HOW TO COMPLETE THIS TASK:
Type the records that follow again exactly as written, but drop the pictures.

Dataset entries
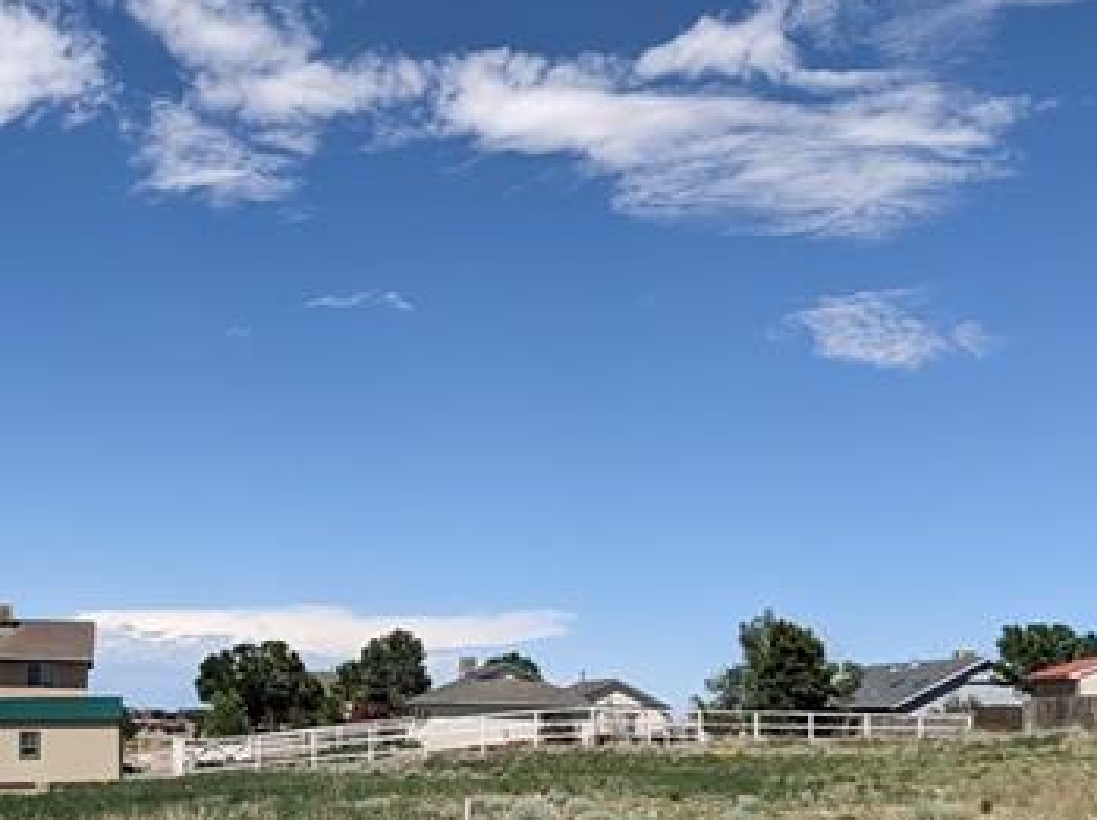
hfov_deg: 38.8
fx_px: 1488
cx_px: 201
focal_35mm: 47
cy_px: 586
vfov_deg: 30.4
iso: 37
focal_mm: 2.22
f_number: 2.2
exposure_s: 1/1808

OUTPUT BELOW:
hfov_deg: 38.8
fx_px: 1488
cx_px: 201
focal_35mm: 47
cy_px: 586
vfov_deg: 30.4
iso: 37
focal_mm: 2.22
f_number: 2.2
exposure_s: 1/1808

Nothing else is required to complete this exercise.